The poverty rate among children saw a sizeable increase, more than doubling from 5.2% in 2021 to 12.4% last year, census data shows.
The increase in the child poverty rate comes after the child tax credit expansion ended on Dec. 31, 2021.
The child tax credit expansion, which went into effect in July 2021 as part of President Joe Biden's $1.9 trillion American Rescue Plan, provided parents between $250 to $300 a month, per child.
Before the child tax credit expansion, one in three children around the country were not eligible for the full Child Tax Credit because the income of their families was too low, according to the Center on Poverty and Social Policy at Columbia University.
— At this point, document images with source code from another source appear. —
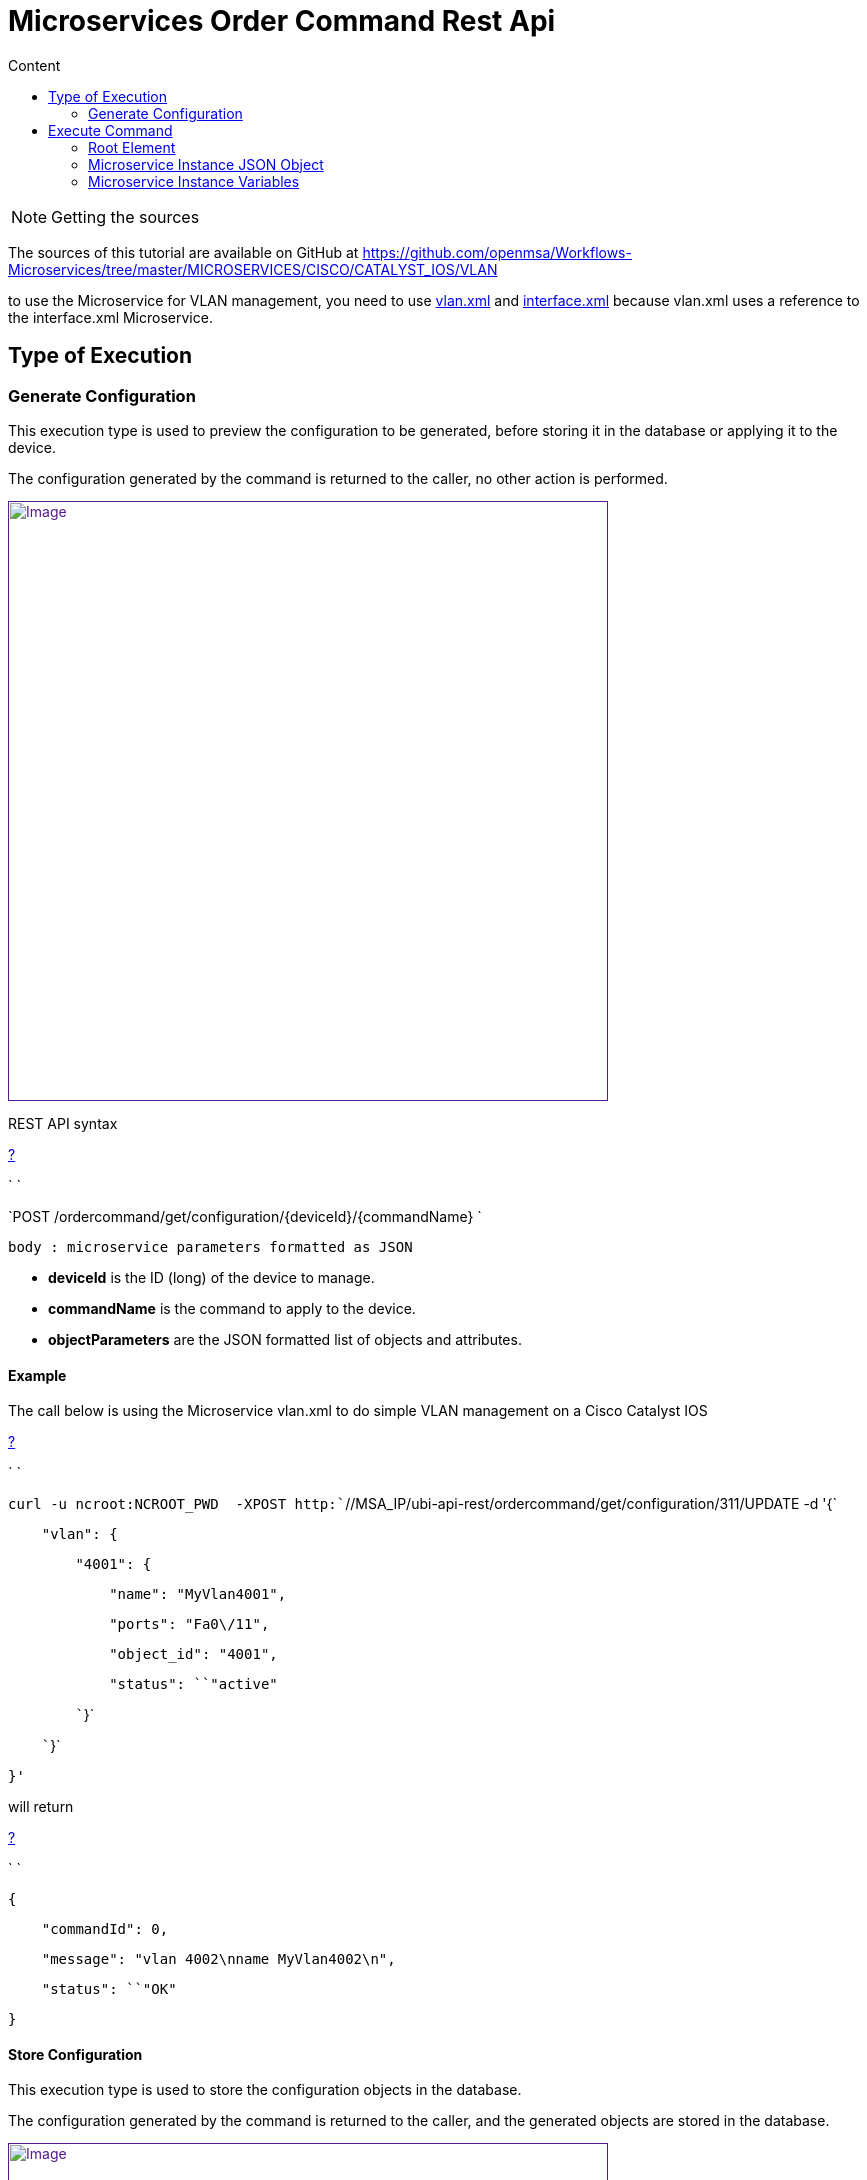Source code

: = Microservices Order Command Rest Api
:toc: left
:toc-title: Content
:imagesdir: ../../resources/
:ext-relative: adoc

[[main-content]]
NOTE: Getting the sources

The sources of this tutorial are available on GitHub at
https://github.com/openmsa/Workflows-Microservices/tree/master/MICROSERVICES/CISCO/CATALYST_IOS/VLAN

to use the Microservice for VLAN management, you need to use
https://github.com/openmsa/Workflows-Microservices/blob/master/MICROSERVICES/CISCO/CATALYST_IOS/VLAN/vlan.xml[vlan.xml]
and
https://github.com/openmsa/Workflows-Microservices/blob/master/MICROSERVICES/CISCO/CATALYST_IOS/VLAN/interface.xml[interface.xml]
because vlan.xml uses a reference to the interface.xml Microservice.

[[MicroservicesOrderCommandRESTAPI-TypeofExecution]]
== Type of Execution 

[[MicroservicesOrderCommandRESTAPI-GenerateConfiguration]]
=== Generate Configuration 

This execution type is used to preview the configuration to be
generated, before storing it in the database or applying it to the
device.

The configuration generated by the command is returned to the caller, no
other action is performed.

link:[image:images/BFD-Conf-3.png[Image,width=600]]

REST API syntax

[[highlighter_270548]]
link:#[?]

`                                     `

`POST /ordercommand/get/configuration/{deviceId}/{commandName} `

`body : microservice parameters formatted as JSON`

* *deviceId* is the ID (long) of the device to manage.
* *commandName* is the command to apply to the device.
* *objectParameters* are the JSON formatted list of objects and
attributes.

[[MicroservicesOrderCommandRESTAPI-Example]]
==== Example

The call below is using the Microservice vlan.xml to do simple VLAN
management on a Cisco Catalyst IOS

[[highlighter_366114]]
link:#[?]

`                                     `

`curl -u ncroot:NCROOT_PWD  -XPOST http:``//MSA_IP/ubi-api-rest/ordercommand/get/configuration/311/UPDATE -d '{`

`    ``"vlan"``: {`

`        ``"4001"``: {`

`            ``"name"``: ``"MyVlan4001"``,`

`            ``"ports"``: ``"Fa0\/11"``,`

`            ``"object_id"``: ``"4001"``,`

`            ``"status"``: ``"active"`

`        ``}`

`    ``}`

`}'`

will return

[[highlighter_507435]]
link:#[?]

`                                     `

`{`

`    ``"commandId"``: ``0``,`

`    ``"message"``: ``"vlan 4002\nname MyVlan4002\n"``,`

`    ``"status"``: ``"OK"`

`}`

[[MicroservicesOrderCommandRESTAPI-StoreConfiguration]]
==== Store Configuration 

This execution type is used to store the configuration objects in the
database.

The configuration generated by the command is returned to the caller,
and the generated objects are stored in the database.

link:[image:images/BFD-Conf-4.png[Image,width=600]]

Web service syntax:

[[highlighter_615084]]
link:#[?]

`                                     `

`PUT /ordercommand/store/configuration/{deviceId}/{commandName} `

`body : microservice parameters formatted as JSON`

* *DeviceId* is the ID (long) of the device to manage
* *commandName* is the command to apply to the device
* *objectParameters* are the JSON formatted list of objects and
attributes.

[[MicroservicesOrderCommandRESTAPI-Example.1]]
===== Example

The call below is using the Microservice vlan.xml to do simple VLAN
management on a Cisco Catalyst IOS

[[highlighter_526363]]
link:#[?]

`                                     `

`curl -u ncroot:NCROOT_PWD  -XPUT http:``//MSA_IP/ubi-api-rest/ordercommand/store/configuration/311/CREATE -d '{`

`    ``"vlan"``: {`

`        ``"4020"``: {`

`            ``"name"``: ``"MyVlan4020"``,`

`            ``"ports"``: ``"Fa0\/11"``,`

`            ``"object_id"``: ``"4020"``,`

`            ``"status"``: ``"active"`

`        ``}`

`    ``}`

`}'`

will return

[[highlighter_690594]]
link:#[?]

`                                     `

`{`

`    ``"commandId"``: ``0``,`

`    ``"message"``: ``"vlan 4020\nname MyVlan4020\n"``,`

`    ``"status"``: ``"OK"`

`}`

[[MicroservicesOrderCommandRESTAPI-ExecuteCommand]]
==== Execute Command 

This execution type is used to store the configuration in the database
and apply it to the device.

The configuration generated by the command is returned to the caller,
the actions are also performed in the database and on the device.

link:[image:images/BFD-Conf-5.png[Image,width=600]]

(This diagram displays the execute command mode on the web)

[[MicroservicesOrderCommandRESTAPI-ExecuteCommand.1]]
== Execute Command

Use the following method to trigger OrderCommand (Microservices) methods
present at the following URL:

[[highlighter_646001]]
link:#[?]

`                                     `

`http:``//MSA_IP/ubi-api-rest/ordercommand/execute/{deviceId}/{commandName}`

Where:\{deviceId}: is the device sequence number or the numeric part of
the MSActivator Device ID\{commandName}: can take one of the following
values:

* UPDATE
* IMPORT
* CREATE
* DELETE

See the following CURL example:

[[highlighter_991845]]
link:#[?]

`                                     `

`curl -u ncroot:NCROOT_PWD  -XPUT http:``//MSA_IP/ubi-api-rest/ordercommand/execute/311/CREATE -d '{`

`    ``"vlan"``: {`

`        ``"4020"``: {`

`            ``"name"``: ``"MyVlan4020"``,`

`            ``"ports"``: ``"Fa0\/11"``,`

`            ``"object_id"``: ``"4020"``,`

`            ``"status"``: ``"active"`

`        ``}`

`    ``}`

`}'`

As shown above, the http body contains what's called "object parameters"
in general.

[[MicroservicesOrderCommandRESTAPI-RootElement]]
=== Root Element

The root element of the JSON body is the Microservice definition
identifier. Here, the first JSON element refers to the Microservice
definition name.

In the example above it is "*syslogd*". This is the same string that is
used when creating a Microservice definition in the Microservices
builder. Hence, in the above case the Microservice was named:
*"syslogd.xml"*

[[MicroservicesOrderCommandRESTAPI-MicroserviceInstanceJSONObject]]
=== Microservice Instance JSON Object

The JSON element at the next level is the object_id of the Microservice
instance, in the above case it is: "SyslogConf".

[[MicroservicesOrderCommandRESTAPI-MicroserviceInstanceVariables]]
=== Microservice Instance Variables

The third level of JSON elements is the instance variables, represented
in a standard name-value pair.

In this case the \{commandName} value is IMPORT (import operation of
Microservice) and the http response body will contain the list of
Microservice instances.

As an example, let's say we have three instances of "syslogd"
Microservices on the device, with instance names:

* SyslogConf
* MSASyslogConf 
* NMSSyslogconf

The response of the import will be the following JSON object, that will
be part of http response:

[[highlighter_127885]]
link:#[?]

`                                     `

`{`

`  ``"syslogd"``: {`

`    ``"SyslogConf"``: {`

`      ``"object_id"``: ``"SyslogConf"``,`

`      ``"syslogd3_status"``: ``"enable"``,`

`      ``"syslogd3_port"``: ``"514"``,`

`      ``"syslogd3_server_ip"``: ``"1.2.2.3"`

`    ``}`

`    ``"MSASyslogConf"``: {`

`      ``"object_id"``: ``"MSASyslogConf"``,`

`      ``"syslogd3_status"``: ``"enable"``,`

`      ``"syslogd3_port"``: ``"514"``,`

`      ``"syslogd3_server_ip"``: ``"2.3.4.5"`

`    ``}`

`    ``"NMSSyslogconf"``: {`

`      ``"object_id"``: ``"NMSSyslogconf"``,`

`      ``"syslogd3_status"``: ``"disable"``,`

`      ``"syslogd3_port"``: ``"514"``,`

`      ``"syslogd3_server_ip"``: ``"7.6.5.4"`

`    ``}`

`  ``}`

`}`
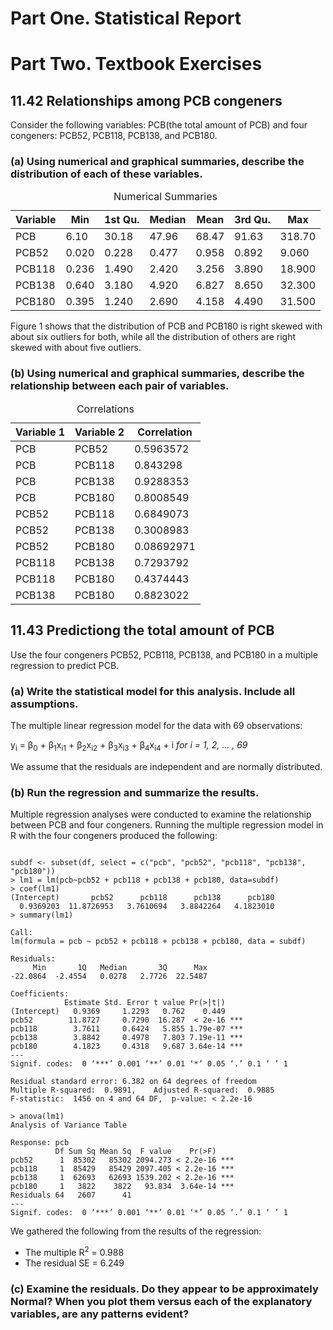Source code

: #+STARTUP: showall
#+OPTIONS: num:nil toc:nil
#+LaTeX_HEADER: \usepackage[1.0in]{geometry}

* Part One. Statistical Report

* Part Two. Textbook Exercises
** 11.42 Relationships among PCB congeners 
Consider the following variables: PCB(the total amount of PCB) and four congeners: PCB52, PCB118, PCB138, and PCB180.
*** (a) Using numerical and graphical summaries, describe the distribution of each of these variables.  
#+CAPTION:  Numerical Summaries
| Variable |   Min | 1st Qu. | Median |  Mean | 3rd Qu. |    Max |
|----------+-------+---------+--------+-------+---------+--------|
| PCB      |  6.10 |   30.18 |  47.96 | 68.47 |   91.63 | 318.70 |
| PCB52    | 0.020 |   0.228 |  0.477 | 0.958 |   0.892 |  9.060 |
| PCB118   | 0.236 |   1.490 |  2.420 | 3.256 |   3.890 | 18.900 |
| PCB138   | 0.640 |   3.180 |  4.920 | 6.827 |   8.650 | 32.300 |
| PCB180   | 0.395 |   1.240 |  2.690 | 4.158 |   4.490 | 31.500 |

#+CAPTION: Boxplots of PCB, PBC52, PCB118, PCB138 and PCB180
[[./graphs/image1.png]]
Figure 1 shows that the distribution of PCB and PCB180 is right skewed with about six outliers for both, while all the distribution of others are right skewed with about five outliers.  

*** (b) Using numerical and graphical summaries, describe the relationship between each pair of variables. 
#+CAPTION: Correlations
| Variable 1 | Variable 2 | Correlation |
|------------+------------+-------------|
| PCB        | PCB52      |   0.5963572 |
| PCB        | PCB118     |    0.843298 |
| PCB        | PCB138     |   0.9288353 |
| PCB        | PCB180     |   0.8008549 |
| PCB52      | PCB118     |   0.6849073 |
| PCB52      | PCB138     |   0.3008983 |
| PCB52      | PCB180     |  0.08692971 |
| PCB118     | PCB138     |   0.7293792 |
| PCB118     | PCB180     |   0.4374443 |
| PCB138     | PCB180     |   0.8823022 |

[[./graphs/image2.png]]
[[./graphs/image3.png]]
[[./graphs/image4.png]]

** 11.43 Predictiong the total amount of PCB
Use the four congeners PCB52, PCB118, PCB138, and PCB180 in a multiple regression to predict PCB. 
*** (a) Write the statistical model for this analysis. Include all assumptions.
The multiple linear regression model for the data with 69 observations:

y_i = \beta_{0} + \beta_{1}x_{i1} + \beta_{2}x_{i2} + \beta_{3}x_{i3} + \beta_{4}x_{i4} + i /for/ /i = 1, 2, ... , 69/

We assume that the residuals are independent and are normally distributed. 
*** (b) Run the regression and summarize the results.
Multiple regression analyses were conducted to examine the relationship between PCB and four congeners. Running the multiple regression model in R with the four congeners produced the following:
#+BEGIN_EXAMPLE

subdf <- subset(df, select = c("pcb", "pcb52", "pcb118", "pcb138", "pcb180"))
> lm1 = lm(pcb~pcb52 + pcb118 + pcb138 + pcb180, data=subdf)
> coef(lm1)
(Intercept)       pcb52      pcb118      pcb138      pcb180 
  0.9369203  11.8726953   3.7610694   3.8842264   4.1823010 
> summary(lm1)

Call:
lm(formula = pcb ~ pcb52 + pcb118 + pcb138 + pcb180, data = subdf)

Residuals:
     Min       1Q   Median       3Q      Max 
-22.0864  -2.4554   0.0278   2.7726  22.5487 

Coefficients:
            Estimate Std. Error t value Pr(>|t|)    
(Intercept)   0.9369     1.2293   0.762    0.449    
pcb52        11.8727     0.7290  16.287  < 2e-16 ***
pcb118        3.7611     0.6424   5.855 1.79e-07 ***
pcb138        3.8842     0.4978   7.803 7.19e-11 ***
pcb180        4.1823     0.4318   9.687 3.64e-14 ***
---
Signif. codes:  0 ‘***’ 0.001 ‘**’ 0.01 ‘*’ 0.05 ‘.’ 0.1 ‘ ’ 1

Residual standard error: 6.382 on 64 degrees of freedom
Multiple R-squared:  0.9891,	Adjusted R-squared:  0.9885 
F-statistic:  1456 on 4 and 64 DF,  p-value: < 2.2e-16

> anova(lm1)
Analysis of Variance Table

Response: pcb
          Df Sum Sq Mean Sq  F value    Pr(>F)    
pcb52      1  85302   85302 2094.273 < 2.2e-16 ***
pcb118     1  85429   85429 2097.405 < 2.2e-16 ***
pcb138     1  62693   62693 1539.202 < 2.2e-16 ***
pcb180     1   3822    3822   93.834  3.64e-14 ***
Residuals 64   2607      41                       
---
Signif. codes:  0 ‘***’ 0.001 ‘**’ 0.01 ‘*’ 0.05 ‘.’ 0.1 ‘ ’ 1
#+END_EXAMPLE
We gathered the following from the results of the regression:
  + The multiple R^2 = 0.988
  + The residual SE = 6.249

*** (c) Examine the residuals. Do they appear to be approximately Normal? When you plot them versus each of the explanatory variables, are any patterns evident? 
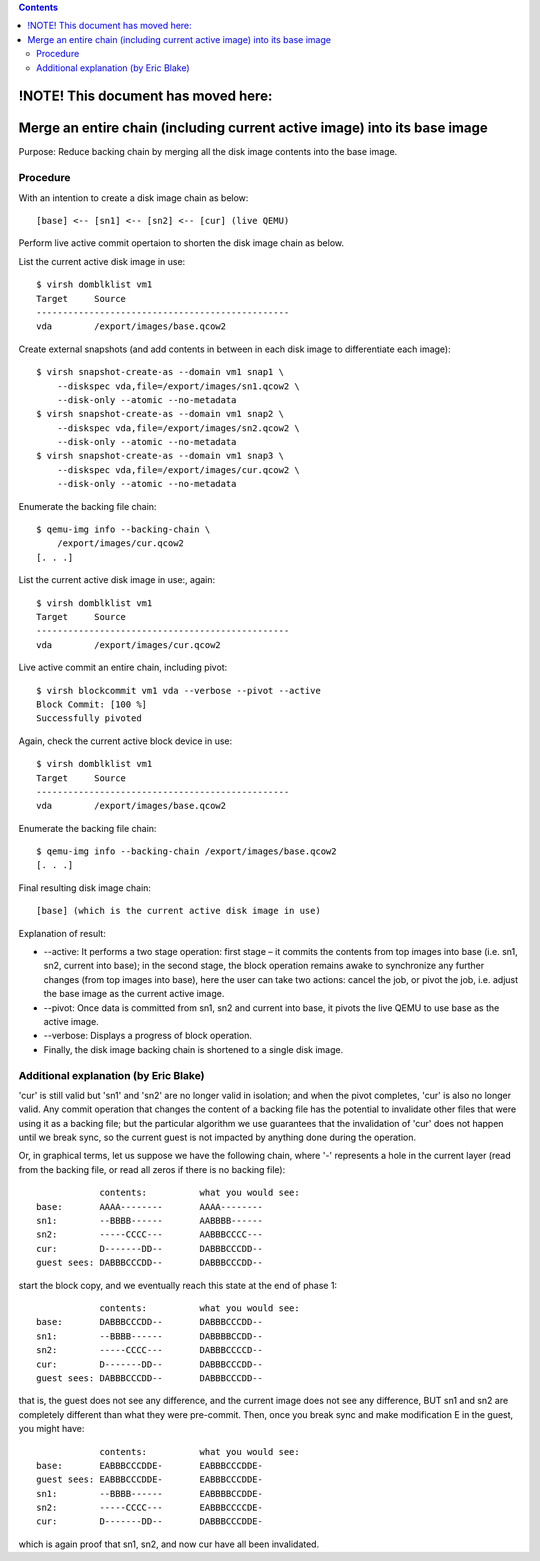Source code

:.. contents::

!NOTE! This document has moved here:
====================================

Merge an entire chain (including current active image) into its base image
==========================================================================

Purpose: Reduce backing chain by merging all the disk image contents
into the base image.

Procedure
---------

With an intention to create a disk image chain as below:

::

   [base] <-- [sn1] <-- [sn2] <-- [cur] (live QEMU)

Perform live active commit opertaion to shorten the disk image chain as
below.

List the current active disk image in use:

::

   $ virsh domblklist vm1
   Target     Source
   ------------------------------------------------
   vda        /export/images/base.qcow2

Create external snapshots (and add contents in between in each disk
image to differentiate each image):

::

   $ virsh snapshot-create-as --domain vm1 snap1 \
       --diskspec vda,file=/export/images/sn1.qcow2 \
       --disk-only --atomic --no-metadata
   $ virsh snapshot-create-as --domain vm1 snap2 \
       --diskspec vda,file=/export/images/sn2.qcow2 \
       --disk-only --atomic --no-metadata
   $ virsh snapshot-create-as --domain vm1 snap3 \
       --diskspec vda,file=/export/images/cur.qcow2 \
       --disk-only --atomic --no-metadata

Enumerate the backing file chain:

::

   $ qemu-img info --backing-chain \
       /export/images/cur.qcow2 
   [. . .]

List the current active disk image in use:, again:

::

   $ virsh domblklist vm1
   Target     Source
   ------------------------------------------------
   vda        /export/images/cur.qcow2

Live active commit an entire chain, including pivot:

::

   $ virsh blockcommit vm1 vda --verbose --pivot --active
   Block Commit: [100 %]
   Successfully pivoted

Again, check the current active block device in use:

::

   $ virsh domblklist vm1
   Target     Source
   ------------------------------------------------
   vda        /export/images/base.qcow2

Enumerate the backing file chain:

::

   $ qemu-img info --backing-chain /export/images/base.qcow2
   [. . .]

Final resulting disk image chain:

::

   [base] (which is the current active disk image in use)

Explanation of result:

-  --active: It performs a two stage operation: first stage – it commits
   the contents from top images into base (i.e. sn1, sn2, current into
   base); in the second stage, the block operation remains awake to
   synchronize any further changes (from top images into base), here the
   user can take two actions: cancel the job, or pivot the job, i.e.
   adjust the base image as the current active image.
-  --pivot: Once data is committed from sn1, sn2 and current into base,
   it pivots the live QEMU to use base as the active image.
-  --verbose: Displays a progress of block operation.
-  Finally, the disk image backing chain is shortened to a single disk
   image.

Additional explanation (by Eric Blake)
--------------------------------------

'cur' is still valid but 'sn1' and 'sn2' are no longer valid in
isolation; and when the pivot completes, 'cur' is also no longer valid.
Any commit operation that changes the content of a backing file has the
potential to invalidate other files that were using it as a backing
file; but the particular algorithm we use guarantees that the
invalidation of 'cur' does not happen until we break sync, so the
current guest is not impacted by anything done during the operation.

Or, in graphical terms, let us suppose we have the following chain,
where '-' represents a hole in the current layer (read from the backing
file, or read all zeros if there is no backing file):

::

               contents:          what you would see:
   base:       AAAA--------       AAAA--------
   sn1:        --BBBB------       AABBBB------
   sn2:        -----CCCC---       AABBBCCCC---
   cur:        D-------DD--       DABBBCCCDD--
   guest sees: DABBBCCCDD--       DABBBCCCDD--

start the block copy, and we eventually reach this state at the end of
phase 1:

::

               contents:          what you would see:
   base:       DABBBCCCDD--       DABBBCCCDD--
   sn1:        --BBBB------       DABBBBCCDD--
   sn2:        -----CCCC---       DABBBCCCCD--
   cur:        D-------DD--       DABBBCCCDD--
   guest sees: DABBBCCCDD--       DABBBCCCDD--

that is, the guest does not see any difference, and the current image
does not see any difference, BUT sn1 and sn2 are completely different
than what they were pre-commit. Then, once you break sync and make
modification E in the guest, you might have:

::

               contents:          what you would see:
   base:       EABBBCCCDDE-       EABBBCCCDDE-
   guest sees: EABBBCCCDDE-       EABBBCCCDDE-
   sn1:        --BBBB------       EABBBBCCDDE-
   sn2:        -----CCCC---       EABBBCCCCDE-
   cur:        D-------DD--       DABBBCCCDDE-

which is again proof that sn1, sn2, and now cur have all been
invalidated.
President Biden, who had touted the enhanced child tax credit as cutting child poverty in half, sharply criticized congressional Republicans Tuesday for not extending the child tax credit, saying today's numbers on child poverty are a consequence of their refusal to extend the credit.
"The rise reported today in child poverty is no accident--it is the result of a deliberate policy choice congressional Republicans made to block help for families with children while advancing massive tax cuts for the wealthiest and largest corporations," The White House said. "No child should grow up in poverty, and I will continue to fight to restore the expanded Child Tax Credit to give tens of millions of families the tax relief and breathing room they deserve."
Social Security lifted 28.9 million people out of SPM poverty last year, according to census data. In its report, the Census Bureau said Social Security was the "most important antipoverty program in 2022."
The official poverty rate for Black Americans decreased by 2.4%, from 19.5% in 2021 to 17.1% in 2022, according to census data, as well as for Asian Americans, which saw the official poverty rate dip from 9.1% in 2021 to 8.6% last year.
White Americans experienced a 0.5% increase in poverty from 2021 to 2022, which sits at 10.5%, census data shows.
The official poverty rate measures poverty by comparing pre-tax income to a poverty threshold adjusted by family composition, according to the Census Bureau.